■ **Your task**: Can you arrange the entries below as a numbered list, starting at their first line and stopping after the line that contains "9: (485, 234)", with any blank lines left out?

START

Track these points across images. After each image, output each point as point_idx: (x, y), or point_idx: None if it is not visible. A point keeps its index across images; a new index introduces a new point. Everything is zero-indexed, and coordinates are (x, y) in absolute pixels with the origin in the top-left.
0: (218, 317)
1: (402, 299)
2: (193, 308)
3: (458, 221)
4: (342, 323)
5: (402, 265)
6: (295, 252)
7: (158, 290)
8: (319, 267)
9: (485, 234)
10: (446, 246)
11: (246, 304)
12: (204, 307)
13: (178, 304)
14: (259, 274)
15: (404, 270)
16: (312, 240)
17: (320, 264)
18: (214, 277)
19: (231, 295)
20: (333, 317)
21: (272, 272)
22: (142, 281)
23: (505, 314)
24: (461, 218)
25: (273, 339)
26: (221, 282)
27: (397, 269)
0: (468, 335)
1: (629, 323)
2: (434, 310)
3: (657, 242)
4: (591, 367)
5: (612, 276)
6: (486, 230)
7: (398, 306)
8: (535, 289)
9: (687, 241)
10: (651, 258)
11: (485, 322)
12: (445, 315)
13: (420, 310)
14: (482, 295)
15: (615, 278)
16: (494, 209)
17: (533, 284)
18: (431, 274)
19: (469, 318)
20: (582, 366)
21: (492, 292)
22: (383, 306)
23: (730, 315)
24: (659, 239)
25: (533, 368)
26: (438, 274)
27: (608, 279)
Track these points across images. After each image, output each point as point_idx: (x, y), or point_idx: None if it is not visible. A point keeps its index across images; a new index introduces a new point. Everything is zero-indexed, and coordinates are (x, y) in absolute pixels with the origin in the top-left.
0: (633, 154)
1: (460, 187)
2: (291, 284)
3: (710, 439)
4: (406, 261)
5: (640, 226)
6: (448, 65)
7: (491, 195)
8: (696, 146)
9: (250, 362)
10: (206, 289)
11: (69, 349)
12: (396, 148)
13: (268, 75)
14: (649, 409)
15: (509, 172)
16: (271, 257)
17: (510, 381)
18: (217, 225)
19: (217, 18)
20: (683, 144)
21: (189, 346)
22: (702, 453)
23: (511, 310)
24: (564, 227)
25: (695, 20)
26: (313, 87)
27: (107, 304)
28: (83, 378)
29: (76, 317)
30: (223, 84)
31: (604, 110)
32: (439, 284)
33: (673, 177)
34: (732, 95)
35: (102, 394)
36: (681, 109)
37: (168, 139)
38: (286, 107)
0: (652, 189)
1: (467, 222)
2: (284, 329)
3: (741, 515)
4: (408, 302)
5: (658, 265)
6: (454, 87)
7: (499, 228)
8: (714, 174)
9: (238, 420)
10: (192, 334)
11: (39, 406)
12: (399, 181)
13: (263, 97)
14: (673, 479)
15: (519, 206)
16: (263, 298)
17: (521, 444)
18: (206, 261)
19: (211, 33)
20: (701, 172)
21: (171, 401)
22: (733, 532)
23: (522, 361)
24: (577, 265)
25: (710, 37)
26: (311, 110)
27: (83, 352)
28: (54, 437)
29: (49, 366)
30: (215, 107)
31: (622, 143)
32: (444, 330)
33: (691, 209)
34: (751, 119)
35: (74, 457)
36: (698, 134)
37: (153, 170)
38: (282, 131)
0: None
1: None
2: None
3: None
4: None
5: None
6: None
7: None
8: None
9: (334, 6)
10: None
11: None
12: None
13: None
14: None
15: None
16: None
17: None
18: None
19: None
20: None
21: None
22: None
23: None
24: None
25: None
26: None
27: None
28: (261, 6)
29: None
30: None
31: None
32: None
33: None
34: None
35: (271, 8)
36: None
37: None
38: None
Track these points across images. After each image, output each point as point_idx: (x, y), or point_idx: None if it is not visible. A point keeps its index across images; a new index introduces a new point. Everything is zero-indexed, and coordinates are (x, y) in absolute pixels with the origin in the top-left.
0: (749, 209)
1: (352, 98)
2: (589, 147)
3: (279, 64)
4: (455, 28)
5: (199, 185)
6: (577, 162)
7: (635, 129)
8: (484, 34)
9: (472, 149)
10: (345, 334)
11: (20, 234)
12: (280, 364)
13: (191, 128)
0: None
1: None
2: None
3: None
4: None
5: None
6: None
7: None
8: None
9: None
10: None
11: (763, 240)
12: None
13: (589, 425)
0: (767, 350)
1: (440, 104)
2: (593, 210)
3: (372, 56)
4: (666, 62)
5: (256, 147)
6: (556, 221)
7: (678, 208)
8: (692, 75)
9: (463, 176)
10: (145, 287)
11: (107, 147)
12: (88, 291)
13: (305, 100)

END

■ **Result of the task**:
1. Track these points across images. After each image, output each point as point_idx: (x, y), or point_idx: None if it is not visible. A point keeps its index across images; a new index introduces a new point. Everything is zero-indexed, and coordinates are (x, y) in absolute pixels with the origin in the top-left.
2. 0: (218, 317)
3. 1: (402, 299)
4. 2: (193, 308)
5. 3: (458, 221)
6. 4: (342, 323)
7. 5: (402, 265)
8. 6: (295, 252)
9. 7: (158, 290)
10. 8: (319, 267)
11. 9: (485, 234)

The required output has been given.